DOKUMENTTEXT.
------------------------------------

Kein Anspruch auf Erwerbsminderungsrente

Das Sozialgericht Dortmund hat in seinem Urteil vom 17.12.2009, Az. S 26 R 40/08 festgestellt, dass ein Hartz IV Empfänger der einen Ein Euro Job ausübt, noch in der Lage ist, auch auf Grund seiner Krankheit als Alkoholiker, eine Tätigkeit von mehr als 6 Stunden täglich ausüben zu können. Somit besteht auch kein Anspruch auf Gewährung einer Erwerbsminderungsrente durch die Rentenversicherung.

Zum Fall

Der langzeitarbeitslose Kläger stellte bei der Rentenversicherung einen Antrag auf Gewährung einer Erwerbsminderungsrente. Dies wurde dadurch begründet, dass er schon seit längerer Zeit unter Depressionen leide und zudem auch noch krankheitsbedingter Alkoholiker sei. Die Rentenversicherung lehnte den Antrag ab und teilte mit, dass der Kläger durchaus noch in der Lage sei, eine Arbeit von mindestens 6 Stunden am Tag verrichten zu können.

Ausübung einer Erwerbstätigkeit möglich

Die Richter bestätigten die Auffassung der Rentenversicherung. Ein vom Gericht eingeholtes medizinisches Gutachten ergab, dass der Kläger nicht erwerbsgemindert ist. Er könne noch mindestens 6 Stunden täglich arbeiten. Dies wurde noch dadurch bestätigt, da der Kläger aktuell eine Hilfstätigkeit als Hausmeister im Rahmen eines Ein-Euro Jobs ausübte. Dieser Job ist grds. nicht mit einem Beschäftigungsverhältnis vergleichbar, allerdings sagt es doch was zur Leistungsfähigkeit des Klägers aus, so die Richter in der Urteilsbegründung.

------------------------------------

DATENAUSZUG.

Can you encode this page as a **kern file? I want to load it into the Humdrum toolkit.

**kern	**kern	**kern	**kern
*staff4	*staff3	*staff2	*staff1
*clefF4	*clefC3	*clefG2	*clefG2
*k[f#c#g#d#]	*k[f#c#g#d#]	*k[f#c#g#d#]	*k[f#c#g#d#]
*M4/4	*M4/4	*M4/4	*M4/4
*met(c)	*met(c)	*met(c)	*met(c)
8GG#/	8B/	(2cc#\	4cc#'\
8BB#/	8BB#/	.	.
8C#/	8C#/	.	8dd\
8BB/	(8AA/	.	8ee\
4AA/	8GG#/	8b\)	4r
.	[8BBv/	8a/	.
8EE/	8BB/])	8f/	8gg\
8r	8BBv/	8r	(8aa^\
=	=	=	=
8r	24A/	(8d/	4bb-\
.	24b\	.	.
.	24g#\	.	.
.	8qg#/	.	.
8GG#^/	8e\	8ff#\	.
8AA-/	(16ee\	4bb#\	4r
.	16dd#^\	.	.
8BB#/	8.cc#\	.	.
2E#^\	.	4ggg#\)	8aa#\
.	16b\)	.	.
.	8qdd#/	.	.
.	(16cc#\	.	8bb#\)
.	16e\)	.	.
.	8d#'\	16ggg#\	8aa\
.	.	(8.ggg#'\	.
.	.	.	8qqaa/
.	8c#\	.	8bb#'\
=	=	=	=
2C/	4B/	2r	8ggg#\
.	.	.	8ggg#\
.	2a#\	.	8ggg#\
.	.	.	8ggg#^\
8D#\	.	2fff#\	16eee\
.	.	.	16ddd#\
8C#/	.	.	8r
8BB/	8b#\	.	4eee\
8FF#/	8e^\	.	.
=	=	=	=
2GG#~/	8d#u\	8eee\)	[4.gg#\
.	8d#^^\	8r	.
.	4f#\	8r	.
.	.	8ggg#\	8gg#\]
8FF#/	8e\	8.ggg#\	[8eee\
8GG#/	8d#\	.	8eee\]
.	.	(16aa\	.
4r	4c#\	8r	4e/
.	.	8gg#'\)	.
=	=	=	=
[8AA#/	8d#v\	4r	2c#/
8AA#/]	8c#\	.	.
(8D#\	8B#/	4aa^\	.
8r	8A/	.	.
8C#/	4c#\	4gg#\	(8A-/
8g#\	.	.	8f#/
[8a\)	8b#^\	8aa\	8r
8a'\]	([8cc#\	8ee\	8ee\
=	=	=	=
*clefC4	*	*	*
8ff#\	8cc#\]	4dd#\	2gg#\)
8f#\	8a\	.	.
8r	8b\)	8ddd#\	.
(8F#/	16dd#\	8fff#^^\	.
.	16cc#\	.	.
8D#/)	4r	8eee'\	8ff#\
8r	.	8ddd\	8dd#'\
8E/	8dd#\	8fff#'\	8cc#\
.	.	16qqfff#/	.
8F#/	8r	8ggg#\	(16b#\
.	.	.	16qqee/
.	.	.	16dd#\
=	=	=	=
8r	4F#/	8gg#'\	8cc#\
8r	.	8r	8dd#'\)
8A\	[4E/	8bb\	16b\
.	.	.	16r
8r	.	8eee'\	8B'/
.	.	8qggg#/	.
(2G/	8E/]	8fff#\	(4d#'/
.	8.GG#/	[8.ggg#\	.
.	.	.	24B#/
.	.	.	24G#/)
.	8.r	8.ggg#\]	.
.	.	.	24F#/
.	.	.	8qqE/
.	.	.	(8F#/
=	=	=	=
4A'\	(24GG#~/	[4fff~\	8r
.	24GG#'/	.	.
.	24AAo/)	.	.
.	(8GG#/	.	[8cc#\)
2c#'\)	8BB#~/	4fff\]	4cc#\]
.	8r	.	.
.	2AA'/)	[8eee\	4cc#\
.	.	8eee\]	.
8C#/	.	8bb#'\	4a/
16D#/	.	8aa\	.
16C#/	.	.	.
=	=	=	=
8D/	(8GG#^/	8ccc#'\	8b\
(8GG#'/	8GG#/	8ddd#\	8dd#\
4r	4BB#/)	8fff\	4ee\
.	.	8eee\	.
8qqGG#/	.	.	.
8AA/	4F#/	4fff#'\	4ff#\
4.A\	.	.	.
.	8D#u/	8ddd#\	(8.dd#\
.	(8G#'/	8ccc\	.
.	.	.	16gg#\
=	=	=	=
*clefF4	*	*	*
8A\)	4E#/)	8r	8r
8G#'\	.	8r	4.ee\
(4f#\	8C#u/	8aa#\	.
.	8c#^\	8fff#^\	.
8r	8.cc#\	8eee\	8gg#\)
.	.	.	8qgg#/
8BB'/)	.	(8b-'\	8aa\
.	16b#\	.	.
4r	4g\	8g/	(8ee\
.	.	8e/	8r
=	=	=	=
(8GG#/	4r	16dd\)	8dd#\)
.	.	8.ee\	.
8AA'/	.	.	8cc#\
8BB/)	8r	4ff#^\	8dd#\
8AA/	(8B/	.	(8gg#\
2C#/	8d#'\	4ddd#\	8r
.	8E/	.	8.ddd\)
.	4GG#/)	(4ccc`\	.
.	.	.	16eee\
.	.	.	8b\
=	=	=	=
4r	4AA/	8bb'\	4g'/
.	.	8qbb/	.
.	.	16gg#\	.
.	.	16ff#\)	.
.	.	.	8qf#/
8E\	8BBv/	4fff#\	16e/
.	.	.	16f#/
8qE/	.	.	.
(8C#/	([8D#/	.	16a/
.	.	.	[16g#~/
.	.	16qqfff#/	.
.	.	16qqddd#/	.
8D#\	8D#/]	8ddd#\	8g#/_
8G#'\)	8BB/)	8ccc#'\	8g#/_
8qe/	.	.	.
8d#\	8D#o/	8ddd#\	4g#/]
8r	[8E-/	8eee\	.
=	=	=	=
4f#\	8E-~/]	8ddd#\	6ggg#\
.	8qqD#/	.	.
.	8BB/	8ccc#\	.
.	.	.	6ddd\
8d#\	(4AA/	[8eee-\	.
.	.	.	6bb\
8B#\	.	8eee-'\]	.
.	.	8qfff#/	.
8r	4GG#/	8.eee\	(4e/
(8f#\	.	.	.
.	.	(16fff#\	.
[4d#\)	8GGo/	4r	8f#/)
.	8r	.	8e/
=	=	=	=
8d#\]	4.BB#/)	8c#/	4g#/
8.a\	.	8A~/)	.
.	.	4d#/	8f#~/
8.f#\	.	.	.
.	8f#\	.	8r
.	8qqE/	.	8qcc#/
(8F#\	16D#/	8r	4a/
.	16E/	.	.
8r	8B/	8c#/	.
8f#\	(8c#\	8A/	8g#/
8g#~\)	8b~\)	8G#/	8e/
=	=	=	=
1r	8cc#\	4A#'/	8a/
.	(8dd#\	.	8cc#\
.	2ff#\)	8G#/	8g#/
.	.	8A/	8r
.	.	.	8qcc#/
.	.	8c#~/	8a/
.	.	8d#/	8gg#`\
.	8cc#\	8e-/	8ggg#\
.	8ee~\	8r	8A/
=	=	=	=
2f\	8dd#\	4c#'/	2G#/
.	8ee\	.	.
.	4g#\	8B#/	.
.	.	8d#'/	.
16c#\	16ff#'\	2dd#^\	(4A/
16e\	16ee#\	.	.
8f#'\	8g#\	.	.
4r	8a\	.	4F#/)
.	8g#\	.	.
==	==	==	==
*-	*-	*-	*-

------------------------------------

AUFGABENLISTE.
- A) Fasse den Absatz im Dokumenttext, der mit „Der langzeitarbeitslose Kläger stellte“ beginnt, kürzer zusammen und behalte dabei die wesentlichen Fakten bei.
- B) Entnimm dem Dokumenttext wörtlich die Stelle von „Die Richter bestätigten“ bis „in der Urteilsbegründung.“.

LÖSUNGSÜBERSICHT.
- A) Der langzeitarbeitslose Kläger beantragte bei der Rentenversicherung eine Erwerbsminderungsrente. Er begründete dies mit seinen seit längerer Zeit bestehenden Depressionen und seiner krankheitsbedingten Alkoholabhängigkeit. Die Rentenversicherung lehnte ab, da er noch mindestens 6 Stunden täglich arbeiten könne.

- B)
Die Richter bestätigten die Auffassung der Rentenversicherung. Ein vom Gericht eingeholtes medizinisches Gutachten ergab, dass der Kläger nicht erwerbsgemindert ist. Er könne noch mindestens 6 Stunden täglich arbeiten. Dies wurde noch dadurch bestätigt, da der Kläger aktuell eine Hilfstätigkeit als Hausmeister im Rahmen eines Ein-Euro Jobs ausübte. Dieser Job ist grds. nicht mit einem Beschäftigungsverhältnis vergleichbar, allerdings sagt es doch was zur Leistungsfähigkeit des Klägers aus, so die Richter in der Urteilsbegründung.